I just keep coming back to those unearthly, deathly white faces staring out at me without any feeling and am repelled by their presence and fascinated at the same time. This is the abject looking at us from within the black frames offered by “On to the Next One,” for once the figures of color rule the roost and blinding whiteness unsettles, discomfits, turns my stomach. The color contrast speaks a potential for new racial politics of the visual, a potential constantly eroded though by the push of the economic machine and the need to reify an existing black/white binary that makes hegemonic common sense.

Friday, June 18, 2010

MPHO - Box N Locks

"Feisty little brown girl / Raised in Brixton town girl / Supposed to be some ghetto chick / Making all this urban music . . . " And just like that, from the opening lines, MPHO (pronounced Mmm'po) gets me everytime with her single Box N Locks.

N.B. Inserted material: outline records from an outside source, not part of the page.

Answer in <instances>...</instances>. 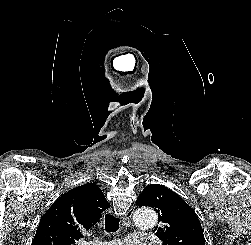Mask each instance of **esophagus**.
I'll return each mask as SVG.
<instances>
[{
	"instance_id": "34e87169",
	"label": "esophagus",
	"mask_w": 251,
	"mask_h": 245,
	"mask_svg": "<svg viewBox=\"0 0 251 245\" xmlns=\"http://www.w3.org/2000/svg\"><path fill=\"white\" fill-rule=\"evenodd\" d=\"M134 207H130V209L127 211V213L123 216L122 221L123 223L129 222L133 216L134 213Z\"/></svg>"
}]
</instances>
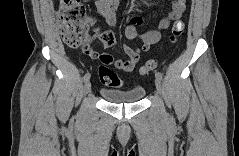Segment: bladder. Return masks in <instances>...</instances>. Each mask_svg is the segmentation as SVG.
I'll return each instance as SVG.
<instances>
[{
    "mask_svg": "<svg viewBox=\"0 0 239 156\" xmlns=\"http://www.w3.org/2000/svg\"><path fill=\"white\" fill-rule=\"evenodd\" d=\"M146 90L143 87H134L128 90L102 89L101 95L110 103L124 104L139 102L145 96Z\"/></svg>",
    "mask_w": 239,
    "mask_h": 156,
    "instance_id": "1",
    "label": "bladder"
}]
</instances>
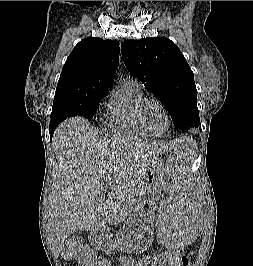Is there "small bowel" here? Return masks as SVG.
I'll return each instance as SVG.
<instances>
[{"mask_svg": "<svg viewBox=\"0 0 253 266\" xmlns=\"http://www.w3.org/2000/svg\"><path fill=\"white\" fill-rule=\"evenodd\" d=\"M150 257H144L139 261V266H143V263ZM120 266H135L133 260L128 256H122L119 258Z\"/></svg>", "mask_w": 253, "mask_h": 266, "instance_id": "1", "label": "small bowel"}]
</instances>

The South African singer, raised in Britain rides a sunny synth riff borrowed from a 1980's Martha and the Muffins track Echo Beach in her quest to break out of other people's assumptions about what kind of music this "feisty little brown girl" should be making. Instead of an R&B vibe, MPHO's song - a biting indictment of industry expectations - sounds like a dancey summer breeze but has the edge of a rebellious teen especially on the chorus "Sorry but I didn't know / That I fit in the box / And all the locks are supposed to be unbreakable." If you believe that apology, you're not paying attention to the sass which - coupled with that haunting riff - makes this a track I find myself playing over and over again. A perfect summer song.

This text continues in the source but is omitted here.